Along with the reduction in field size, a “hard cap” of four cars has been set for all NASCAR Sprint Cup Series race teams, with the previously allowed practice of fielding a fifth car for rookie drivers coming to an end starting in the 2016 season.

That Charter “guarantees entry into the field for every Sprint Cup Series points race,” NASCAR officials stress, adding that qualifying speeds will continue to determine the raceday line-up.

Similar to the five-year sanctioning agreements that NASCAR begins with tracks in 2016, team owner Charter agreements allow for longer planning cycles around competition, innovation, digital marketing, governance and research and development.

“The new Charter program strengthens each of our businesses individually and the team model as a whole, which is good for NASCAR, our fans, drivers, sponsors and the thousands of people who we employ,” said Rob Kauffman, co-owner of Chip Ganassi Racing. “This will give us more stability and predictability, and it will allow us to take a more progressive, long-term approach to issues.

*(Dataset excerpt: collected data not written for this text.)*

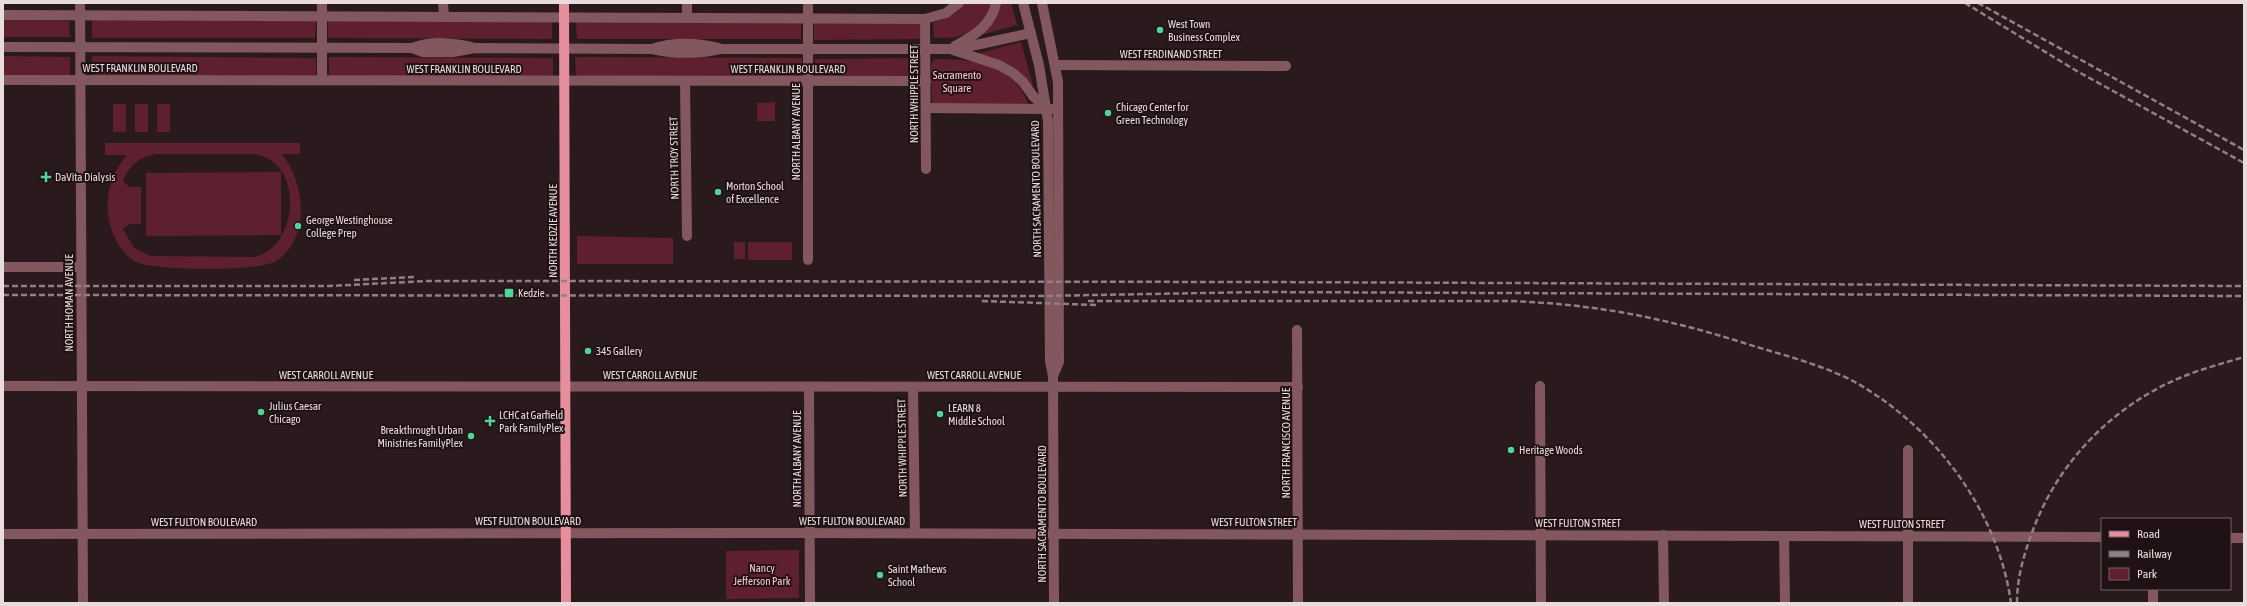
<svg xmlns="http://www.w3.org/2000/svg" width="2247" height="606" viewBox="0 0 2247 606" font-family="'Asap Condensed',sans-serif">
  <rect width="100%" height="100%" fill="#2a1a1d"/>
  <g fill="#5e202e" fill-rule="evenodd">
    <path d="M964 3H992C981 34 965 38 934 38L933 23C944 19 958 15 964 3Z"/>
    <polygon points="1000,3 1011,3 1017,25 981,35"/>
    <polygon points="3,20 69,21 70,37 3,37"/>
    <polygon points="92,20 316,20 315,38 92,38"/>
    <polygon points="328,20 552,21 552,39 328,38"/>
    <polygon points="576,21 801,22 801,39 577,39"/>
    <polygon points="814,22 920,22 920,39 814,40"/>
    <polygon points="1021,42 1033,86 1021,76 976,54"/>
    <polygon points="3,56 70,57 70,75 3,75"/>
    <polygon points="92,56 316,58 316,76 93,76"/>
    <polygon points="329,57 553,58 553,76 329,76"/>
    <polygon points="575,57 802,58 802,76 576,76"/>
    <polygon points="919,58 920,77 815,78 815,59"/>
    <path d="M934 59C972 59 1014 63 1028 104H932L931 65Z"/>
    <polygon points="775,102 775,121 757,121 757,103"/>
    <rect x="113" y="104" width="13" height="28"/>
    <rect x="135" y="104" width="13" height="28"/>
    <rect x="157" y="104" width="13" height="28"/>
    <path d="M105 143H300V154H282C305 183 312 241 274 262 257 271 153 271 136 262 120 253 110 232 108 214 106 192 112 172 127 155H105ZM156 154H254C304 160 300 246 255 257L150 256 134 248 123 229 130 224H141V187H130L123 182C128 166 139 157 156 154Z"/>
    <polygon points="281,172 281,235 146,236 146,173"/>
    <polygon points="577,236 673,238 673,264 577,264"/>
    <rect x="734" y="242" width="11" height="17"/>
    <rect x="748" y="242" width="44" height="18"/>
    <polygon points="799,550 799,598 726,599 726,551"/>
  </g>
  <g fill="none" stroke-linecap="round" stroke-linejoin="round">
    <g stroke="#82575e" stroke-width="10">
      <polyline points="80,3 83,603"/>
      <polyline points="322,3 322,80"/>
      <polyline points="443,3 444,17"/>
      <polyline points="687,3 687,18"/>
      <polyline points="808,3 808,260"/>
      <polyline points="1023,3 1039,65 1048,121 1050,361 1053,376 1054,603"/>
      <polyline points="1042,3 1058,82 1059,362 1053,376"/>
      <polyline points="3,15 925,19 946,13 959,3"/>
      <polyline points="925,19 926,169"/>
      <path d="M955 46C974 36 992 25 996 3"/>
      <path d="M3 47 412 48C430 41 456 42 475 48"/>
      <path d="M412 48 423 52H453L475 48 652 49C674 54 698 54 720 49H950L971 46 1031 33"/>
      <path d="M652 49C673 42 698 43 719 48"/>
      <polyline points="953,50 999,65 1013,73 1023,82 1033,96 1047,109"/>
      <polyline points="1056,65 1286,66"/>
      <polyline points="3,80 926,81"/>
      <polyline points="685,81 687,236"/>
      <polyline points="926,108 1052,109"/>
      <polyline points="3,267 81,267"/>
      <polyline points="1297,330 1298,603"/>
      <polyline points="3,386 1298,387"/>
      <polyline points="1540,386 1541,603"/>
      <polyline points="809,387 810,603"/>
      <polyline points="913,387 915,533"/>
      <polyline points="3,534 801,533 2102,537"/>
      <polyline points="1663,535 1664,603"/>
      <polyline points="1784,536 1785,603"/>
      <polyline points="2230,538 2244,538"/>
      <polyline points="2153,589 2153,603"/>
      <polyline points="1908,603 1908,450"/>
    </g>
    <polyline stroke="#e68e9d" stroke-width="10" points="564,3 566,603"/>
    <g stroke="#8f8183" stroke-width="2.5" stroke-dasharray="6 3" stroke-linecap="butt">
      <polyline points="1965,3 2075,70 2244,163"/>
      <polyline points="1978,3 2244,150"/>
      <polyline points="354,280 414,277"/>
      <polyline points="3,286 329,286 428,281 550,281 1260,282 2244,286"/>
      <polyline points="3,295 1041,296 1258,292 2244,296"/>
      <polyline points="982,301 1096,305"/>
      <path d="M1088 301H1509C1594 304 1660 317 1741 342 1778 354 1818 363 1853 381 1934 426 1998 510 2011 603"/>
      <path d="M2017 603C2017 577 2024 554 2033 530 2058 463 2110 409 2175 380 2197 370 2221 364 2244 357"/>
    </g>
  </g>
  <g fill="#53d396" stroke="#201114" stroke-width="1.5">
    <circle cx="1160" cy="30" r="4"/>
    <circle cx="1108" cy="113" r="4"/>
    <path d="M44 171h4v4h4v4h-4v4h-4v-4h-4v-4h4z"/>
    <circle cx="718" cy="192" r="4"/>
    <circle cx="298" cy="226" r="4"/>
    <rect x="504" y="288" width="10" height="10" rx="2"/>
    <circle cx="588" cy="351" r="4"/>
    <circle cx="261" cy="412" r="4"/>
    <circle cx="940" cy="414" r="4"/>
    <path d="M488 415h4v4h4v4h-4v4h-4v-4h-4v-4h4z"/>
    <circle cx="471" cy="436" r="4"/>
    <circle cx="1511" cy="450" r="4"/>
    <circle cx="880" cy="575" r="4"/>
  </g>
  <g text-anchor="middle" stroke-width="4" stroke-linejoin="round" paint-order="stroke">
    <g font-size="11" fill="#e8dcdd" stroke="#201114" text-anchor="start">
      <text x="1168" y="28">West Town<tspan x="1168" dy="13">Business Complex</tspan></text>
      <text x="1116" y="111">Chicago Center for<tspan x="1116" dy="13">Green Technology</tspan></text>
      <text x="55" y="181">DaVita Dialysis</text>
      <text x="726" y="190">Morton School<tspan x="726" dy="13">of Excellence</tspan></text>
      <text x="306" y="224">George Westinghouse<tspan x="306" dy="13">College Prep</tspan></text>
      <text x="518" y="297">Kedzie</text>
      <text x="596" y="355">345 Gallery</text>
      <text x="269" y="410">Julius Caesar<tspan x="269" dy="13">Chicago</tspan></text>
      <text x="948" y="412">LEARN 8<tspan x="948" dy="13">Middle School</tspan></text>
      <text x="499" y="419">LCHC at Garfield<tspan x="499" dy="13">Park FamilyPlex</tspan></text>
      <text x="463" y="434" text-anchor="end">Breakthrough Urban<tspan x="463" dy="13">Ministries FamilyPlex</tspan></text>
      <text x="1519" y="454">Heritage Woods</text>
      <text x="888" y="573">Saint Mathews<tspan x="888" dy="13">School</tspan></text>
    </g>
    <g font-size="11" fill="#e8dcdd" stroke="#201114">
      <text x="1171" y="58">WEST FERDINAND STREET</text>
      <text x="140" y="72">WEST FRANKLIN BOULEVARD</text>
      <text x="464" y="73">WEST FRANKLIN BOULEVARD</text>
      <text x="788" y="73">WEST FRANKLIN BOULEVARD</text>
      <text transform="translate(914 94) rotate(-90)" y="4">NORTH WHIPPLE STREET</text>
      <text transform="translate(796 132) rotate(-90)" y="4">NORTH ALBANY AVENUE</text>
      <text transform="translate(674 158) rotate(-91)" y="4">NORTH TROY STREET</text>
      <text transform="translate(1036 189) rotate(-91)" y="4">NORTH SACRAMENTO BOULEVARD</text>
      <text transform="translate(553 231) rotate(-90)" y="4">NORTH KEDZIE AVENUE</text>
      <text transform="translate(69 303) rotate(-90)" y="4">NORTH HOMAN AVENUE</text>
      <text x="326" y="379">WEST CARROLL AVENUE</text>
      <text x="650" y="379">WEST CARROLL AVENUE</text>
      <text x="974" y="379">WEST CARROLL AVENUE</text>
      <text transform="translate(1286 443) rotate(-90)" y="4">NORTH FRANCISCO AVENUE</text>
      <text transform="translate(902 448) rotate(-91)" y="4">NORTH WHIPPLE STREET</text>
      <text transform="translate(797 459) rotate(-90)" y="4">NORTH ALBANY AVENUE</text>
      <text transform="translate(1042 514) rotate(-90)" y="4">NORTH SACRAMENTO BOULEVARD</text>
      <text x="528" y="525">WEST FULTON BOULEVARD</text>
      <text x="852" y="525">WEST FULTON BOULEVARD</text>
      <text x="204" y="526">WEST FULTON BOULEVARD</text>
      <text x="1254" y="526">WEST FULTON STREET</text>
      <text x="1578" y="527">WEST FULTON STREET</text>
      <text x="1902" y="528">WEST FULTON STREET</text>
    </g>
    <g font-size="11" fill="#ffc8d0" stroke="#201114">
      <text x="957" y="79">Sacramento<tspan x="957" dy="13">Square</tspan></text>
      <text x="762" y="572">Nancy<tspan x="762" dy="13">Jefferson Park</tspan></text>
    </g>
  </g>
  <rect width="2247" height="606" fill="none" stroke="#e8dcdd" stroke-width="8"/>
  <rect x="2101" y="518" width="130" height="72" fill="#201114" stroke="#706264"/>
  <rect x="2109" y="531" width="20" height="6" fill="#e68e9d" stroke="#706264"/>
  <text x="2137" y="538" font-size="12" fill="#e8dcdd">Road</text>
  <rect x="2109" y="551" width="20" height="6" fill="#8f8183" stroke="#706264"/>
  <text x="2137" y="558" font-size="12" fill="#e8dcdd">Railway</text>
  <rect x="2109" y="568" width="20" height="12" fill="#5e202e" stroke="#706264"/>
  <text x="2137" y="578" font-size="12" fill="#e8dcdd">Park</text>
</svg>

“NASCAR and the teams share a desire to preserve, promote and grow the sport and ultimately produce great racing for our fans and partners. These common goals served as the foundation for discussions and helped bring us to this unprecedented agreement. This is a great step forward for the entire sport made possible by Brian France setting a new course for the NASCAR industry and the owners coming together on shared issues. Everyone involved then compromised a bit to be able to come up with something that worked for all.”

NASCAR said those Charter teams will be “held to a minimum performance standard,” adding that “if a Charter team finishes in the bottom three of the owner standings among all 36 Charter teams for three consecutive seasons, NASCAR has the right to remove the Charter.”

In addition, teams are allowed to sell those Charters on the open market and the sport said those prices paid for Charters will be made openly available in an effort to maintain transparency.

“The new team owner agreements will offer a more appealing environment for both current and prospective team owners at the NASCAR premier series level,” France said. “I’ve always stressed that if we can do things to improve the business of our stakeholders, we will pursue it. I’m very proud of what we’ve accomplished today with this agreement.”